## PROMPT
Going through the entries below, copy out each line that contains "linejoin".

*** STORED DATA ***

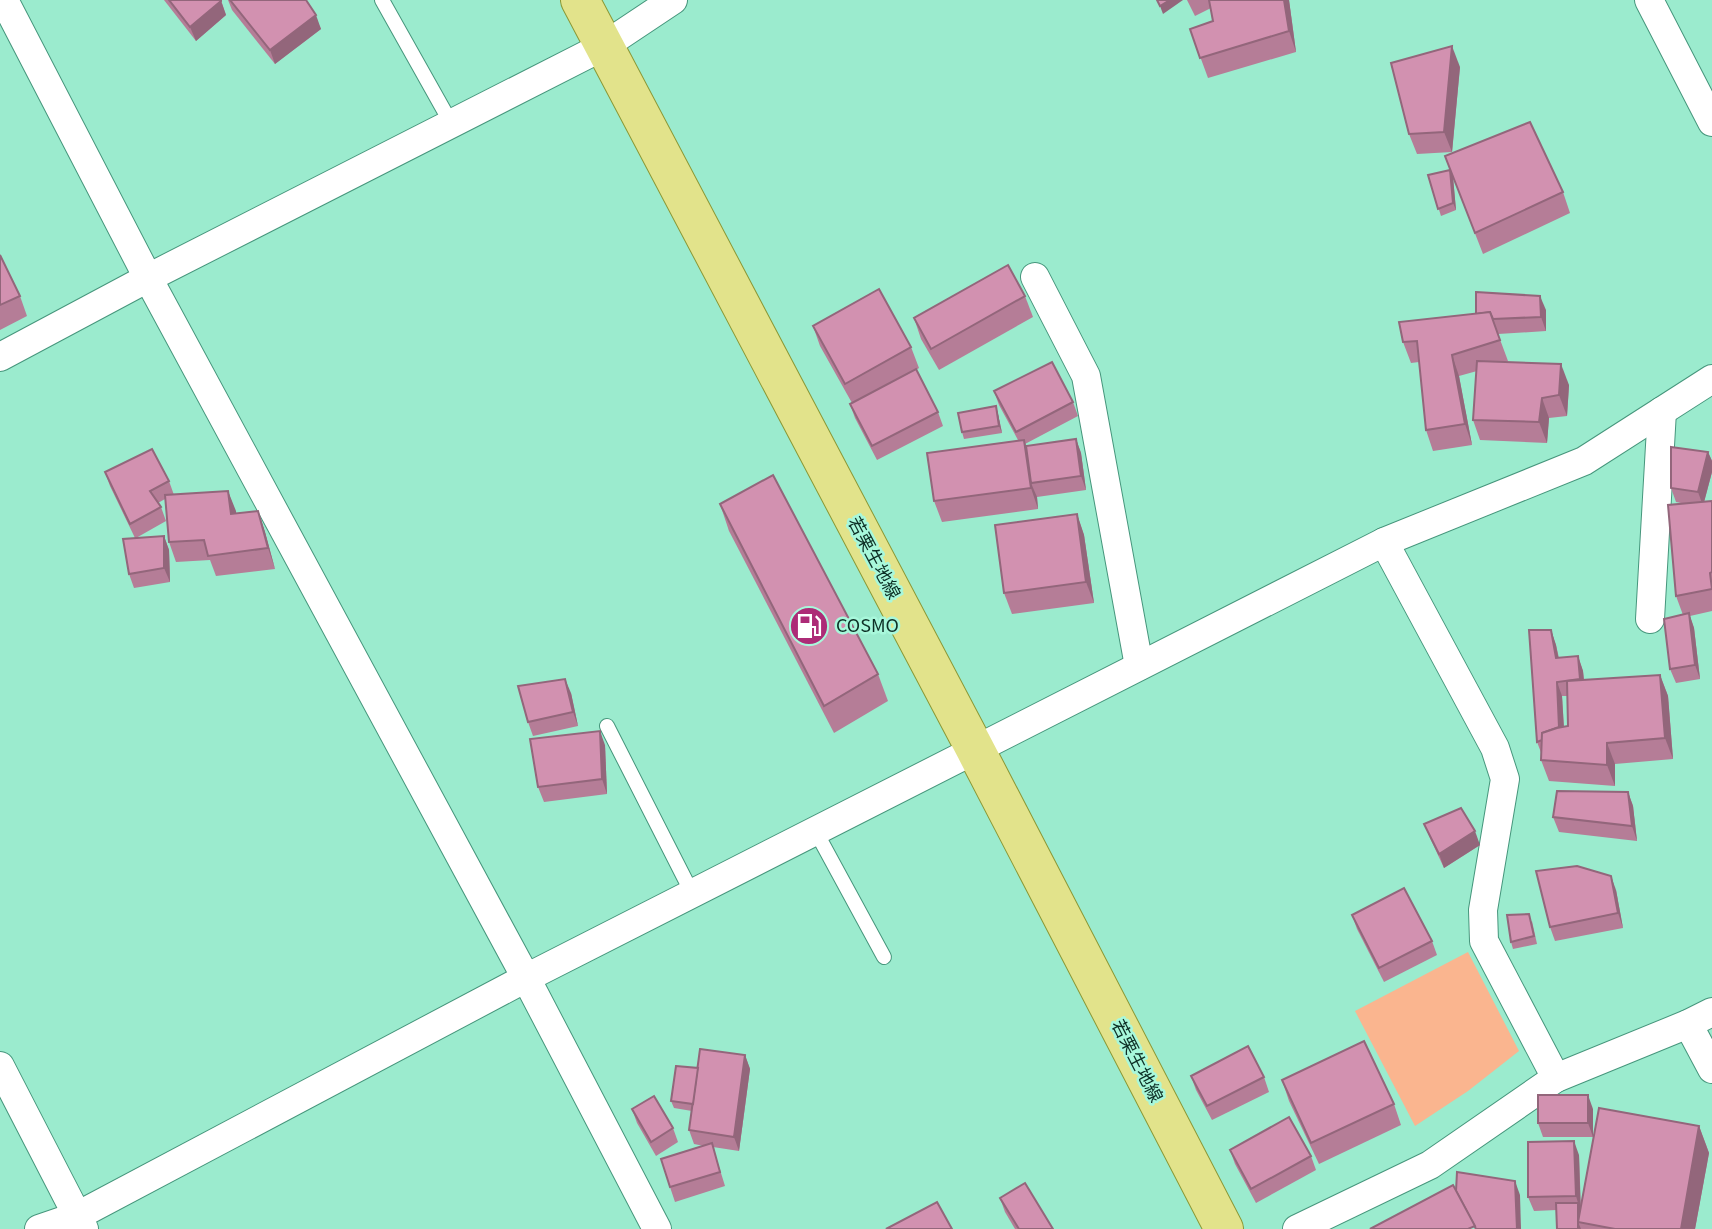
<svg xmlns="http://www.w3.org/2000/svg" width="1712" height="1229" viewBox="0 0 1712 1229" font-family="Georgia,'Noto Sans JP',serif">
<rect width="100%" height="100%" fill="#9bebce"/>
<polygon fill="#fab58f" points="1468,952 1519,1051 1468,1091 1415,1126 1355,1011"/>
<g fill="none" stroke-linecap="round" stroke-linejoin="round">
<g stroke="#46967c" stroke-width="16">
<g id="service">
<polyline points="382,0 451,123"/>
<polyline points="607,726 692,893"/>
<polyline points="815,830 884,957"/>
</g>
</g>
<g stroke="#46967c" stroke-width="30">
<g id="minor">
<polyline points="4,0 148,278 526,978 1384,542 1584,461 1712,379"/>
<polyline points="1649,0 1712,122"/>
<polyline points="1035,277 1086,376 1139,666"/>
<polyline points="0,357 148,278 604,46 673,0"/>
<polyline points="1384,542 1495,748 1505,779 1483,910 1484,941 1556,1078"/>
<polyline points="1650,619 1662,411"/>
<polyline points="1688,1024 1712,1069"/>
<polyline points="0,1066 84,1229"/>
<polyline points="39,1229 77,1216 526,978 657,1229"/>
<polyline points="1297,1229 1430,1165 1556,1078 1688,1024 1712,1012"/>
</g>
</g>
<g stroke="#8b9835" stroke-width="40">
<polyline id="primary" points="580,0 975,749 1224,1229"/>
</g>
<use href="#service" stroke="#fff" stroke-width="14"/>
<use href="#minor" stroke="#fff" stroke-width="28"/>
<use href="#primary" stroke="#e2e38b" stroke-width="38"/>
</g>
<g fill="#b57d97" fill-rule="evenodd">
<polygon points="164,0 221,0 226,15 196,41"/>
<polygon points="228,0 306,0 321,29 275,64 232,10"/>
<polygon points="1187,0 1289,0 1296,52 1208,78 1190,29 1213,21 1211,8 1195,16"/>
<polygon points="1460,67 1452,152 1417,154 1409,134"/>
<polygon points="1450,170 1563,192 1570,213 1483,254 1453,177 1456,210 1441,216 1428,175"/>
<polygon points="0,255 20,296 27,316 0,330"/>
<polygon points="1025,296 1033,317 939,370 921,339 914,318"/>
<polygon points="1546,310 1546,331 1498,334 1508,361 1505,362 1569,385 1567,416 1549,418 1547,443 1480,440 1473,420 1477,371 1459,376 1472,445 1433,451 1426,430 1419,362 1411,363 1403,342 1399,322"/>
<polygon points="813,326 911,347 919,368 916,370 938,412 943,426 877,460 855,418 850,404 852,403 820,346"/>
<polygon points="994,391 1073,402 1078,416 1025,444 1026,446 1076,439 1081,453 1086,490 1037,497 1038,509 942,522 934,501 1018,440 999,405"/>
<polygon points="996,406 998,414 1002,433 964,439 962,432"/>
<polygon points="1708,452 1712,461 1712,472 1704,502 1712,501 1712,611 1690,616 1694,628 1700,679 1676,683 1670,669 1683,615 1676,596 1686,504 1676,502 1671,488"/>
<polygon points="105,472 169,481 174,495 228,491 236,514 258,511 265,532 275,569 216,576 210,560 176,562 169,542 165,499 158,503 161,507 166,521 136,538 164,536 169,550 170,582 134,588 129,574 135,538 110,486"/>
<polygon points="720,504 878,674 888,701 834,733 729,531"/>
<polygon points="1077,514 1084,535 1094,603 1012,614 1004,593"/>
<path d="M 1551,630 L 1556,645 L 1559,658 L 1578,656 L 1583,671 L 1584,680 L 1660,675 L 1668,696 L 1673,759 L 1615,764 L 1615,786 L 1549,781 L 1541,760 L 1542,755 L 1537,742 ZM 1562,696 L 1567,696 L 1568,726 L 1564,727 Z"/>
<polygon points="571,693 578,726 533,736 528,722"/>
<polygon points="605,745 607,794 544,802 538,787"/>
<polygon points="1628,792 1633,806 1637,841 1559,832 1553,817"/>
<polygon points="1424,824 1480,845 1444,868 1430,838"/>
<polygon points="1616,890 1623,928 1555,941 1550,927"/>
<polygon points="1352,915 1432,941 1437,955 1384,982 1357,929"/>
<polygon points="1532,921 1537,944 1513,949 1511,942"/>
<polygon points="745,1055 750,1069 739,1151 713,1147 725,1186 675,1202 670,1187 704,1146 694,1144 689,1130 692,1111 674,1108 671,1101 698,1068"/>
<polygon points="1191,1076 1264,1077 1269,1092 1212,1120 1196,1090"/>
<polygon points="1282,1080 1394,1104 1401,1125 1319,1164 1289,1101"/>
<polygon points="632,1109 673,1128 678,1142 656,1156 637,1123"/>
<polygon points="1593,1109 1593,1137 1543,1137 1538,1123"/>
<polygon points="1699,1126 1709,1153 1695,1229 1557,1229 1557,1210 1534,1211 1528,1197 1579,1155 1581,1209"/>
<polygon points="1230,1150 1311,1156 1316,1170 1256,1203 1235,1164"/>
<polygon points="1000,1198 1053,1229 1015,1229 1005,1212"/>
</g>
<g fill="#93667b">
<polygon points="1170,0 1183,0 1163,14 1160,6"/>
<polygon points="1284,0 1289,0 1296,52 1289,31"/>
<polygon points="221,1 226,15 196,41 190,27"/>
<polygon points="316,15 321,29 275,64 270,50"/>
<polygon points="1452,46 1460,67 1452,152 1444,132"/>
<polygon points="1450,170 1453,177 1456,210 1453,203"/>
<polygon points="1540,296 1546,310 1546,331 1541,317"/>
<polygon points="1452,355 1459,376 1472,445 1465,424"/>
<polygon points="1561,364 1569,385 1567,416 1559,395"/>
<polygon points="1542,398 1549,418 1547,443 1539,422"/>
<polygon points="996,406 998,414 1002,433 999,426"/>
<polygon points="1076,439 1081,453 1086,490 1081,476"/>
<polygon points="1024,440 1031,460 1031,483 1037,497 1038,509 1031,488"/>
<polygon points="1708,452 1712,461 1712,472 1703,506 1698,492"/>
<polygon points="228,491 236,511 238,535 231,514"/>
<polygon points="258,511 265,532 275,569 268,548"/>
<polygon points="1077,514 1084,535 1094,603 1086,582"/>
<polygon points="164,536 169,550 170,582 164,568"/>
<polygon points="1689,613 1694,628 1700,679 1695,665"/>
<polygon points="1551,630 1556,645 1561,672 1556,658"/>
<polygon points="1578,656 1583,671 1585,693 1580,679"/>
<polygon points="1660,675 1668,696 1673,759 1665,738"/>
<polygon points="565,679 571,693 578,726 573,712"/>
<polygon points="1557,682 1562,696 1565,748 1560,734"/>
<polygon points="600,731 605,745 607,794 602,779"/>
<polygon points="1607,743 1615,764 1615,786 1607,765"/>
<polygon points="1628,792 1633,806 1637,841 1632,826"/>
<polygon points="1475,831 1480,845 1444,868 1439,854"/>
<polygon points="1611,876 1616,890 1623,928 1618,913"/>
<polygon points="745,1055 750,1069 739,1151 734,1137"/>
<polygon points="1588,1095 1593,1109 1593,1137 1588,1123"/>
<polygon points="1699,1126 1709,1153 1695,1229 1681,1229"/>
<polygon points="1574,1141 1579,1155 1581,1223 1578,1222 1581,1229 1578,1229 1578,1203 1576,1196"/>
<polygon points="1515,1181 1520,1195 1521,1229 1517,1229"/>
</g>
<g fill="#d291b0" stroke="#93667b" stroke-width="2">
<polygon points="169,0 221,0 221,1 190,27"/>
<polygon points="230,0 306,0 316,15 270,50"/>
<polygon points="1157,0 1170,0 1160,6"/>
<polygon points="1209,0 1284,0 1289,31 1200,58 1190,29 1213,21"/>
<polygon points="1452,46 1444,132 1409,134 1391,63"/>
<polygon points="1530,122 1563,192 1475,233 1445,156"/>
<polygon points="1450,170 1453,203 1438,209 1428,175"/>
<polygon points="0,255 20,296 0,305"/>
<polygon points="1008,265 1025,296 931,349 914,318"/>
<polygon points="879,289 911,347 845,384 813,326"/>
<polygon points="1476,292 1540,296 1541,317 1493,319 1490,312 1476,314"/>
<polygon points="1490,312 1500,340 1452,355 1465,424 1426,430 1417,341 1403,342 1399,322"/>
<polygon points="1477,361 1561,364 1559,395 1542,398 1539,422 1473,420"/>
<polygon points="1052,362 1073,402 1016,432 994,391"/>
<polygon points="916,369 938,412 872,446 850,404"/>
<polygon points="996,406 999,426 962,432 958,413"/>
<polygon points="1076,439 1081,476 1031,483 1026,446"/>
<polygon points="1024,440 1031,488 934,501 927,453"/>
<polygon points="1671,447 1708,452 1698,492 1671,488"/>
<polygon points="152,449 169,481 150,491 161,507 130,524 105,472"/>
<polygon points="773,475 878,674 824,706 720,504"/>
<polygon points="228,491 231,514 258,511 268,548 208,556 204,540 169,542 165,495"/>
<polygon points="1712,501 1712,572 1710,573 1712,589 1676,596 1668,505"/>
<polygon points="1077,514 1086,582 1004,593 995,525"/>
<polygon points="164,536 164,568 129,574 123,539"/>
<polygon points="1689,613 1695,665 1670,669 1664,619"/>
<polygon points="1529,630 1551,630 1556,658 1578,656 1580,679 1557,682 1559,727 1542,733 1542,740 1537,742"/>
<polygon points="1660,675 1665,738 1607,743 1607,765 1541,760 1542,733 1557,728 1568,726 1567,681"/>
<polygon points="565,679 573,712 528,722 518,686"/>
<polygon points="600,731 602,779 538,787 530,739"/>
<polygon points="1557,791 1628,792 1632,826 1553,817"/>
<polygon points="1461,808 1475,831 1439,854 1424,824"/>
<polygon points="1577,866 1611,876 1618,913 1550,927 1536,871"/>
<polygon points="1404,888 1432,941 1379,968 1352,915"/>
<polygon points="1529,914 1534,936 1511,942 1507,915"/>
<polygon points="1364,1041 1394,1104 1311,1143 1282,1080"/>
<polygon points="1248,1046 1264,1077 1207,1106 1191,1076"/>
<polygon points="700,1049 745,1055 734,1137 689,1130"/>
<polygon points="676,1066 698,1068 693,1104 671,1101"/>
<rect x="1538" y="1095" width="50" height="28"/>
<polygon points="654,1096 673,1128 651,1142 632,1109"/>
<polygon points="1599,1108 1699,1126 1681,1229 1615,1229 1578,1222"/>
<polygon points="1289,1117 1311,1156 1251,1189 1230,1150"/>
<polygon points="1574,1141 1576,1196 1528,1197 1528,1142"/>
<polygon points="712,1143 720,1172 670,1187 661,1159"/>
<polygon points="1457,1172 1515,1181 1517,1229 1476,1229 1456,1191"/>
<polygon points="1025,1183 1053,1229 1019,1229 1000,1198"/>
<polygon points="1453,1185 1475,1226 1468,1229 1370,1229"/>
<polygon points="937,1202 952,1229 886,1229"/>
<polygon points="1556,1203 1578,1203 1578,1229 1557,1229"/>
</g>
<defs>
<g id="fuel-disc" transform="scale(2.0125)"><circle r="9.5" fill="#ad2b77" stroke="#a8f8db"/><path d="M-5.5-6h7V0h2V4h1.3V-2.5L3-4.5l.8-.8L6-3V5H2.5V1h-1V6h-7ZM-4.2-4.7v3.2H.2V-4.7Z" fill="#fff"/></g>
</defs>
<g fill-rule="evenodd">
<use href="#fuel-disc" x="809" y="626"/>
</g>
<g text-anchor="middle" stroke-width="5" stroke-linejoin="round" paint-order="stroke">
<g font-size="18" fill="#0d2f25" stroke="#a8f8db">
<text transform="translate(874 558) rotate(62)" y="6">若栗生地線</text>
<text transform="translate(1137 1061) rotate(63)" y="6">若栗生地線</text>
</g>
<g font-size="18" fill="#0d2f25" stroke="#a8f8db" text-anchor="start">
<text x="836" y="632">COSMO</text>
</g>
</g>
</svg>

*** End of STORED DATA ***

## ANSWER SPACE
<g fill="none" stroke-linecap="round" stroke-linejoin="round">
<g text-anchor="middle" stroke-width="5" stroke-linejoin="round" paint-order="stroke">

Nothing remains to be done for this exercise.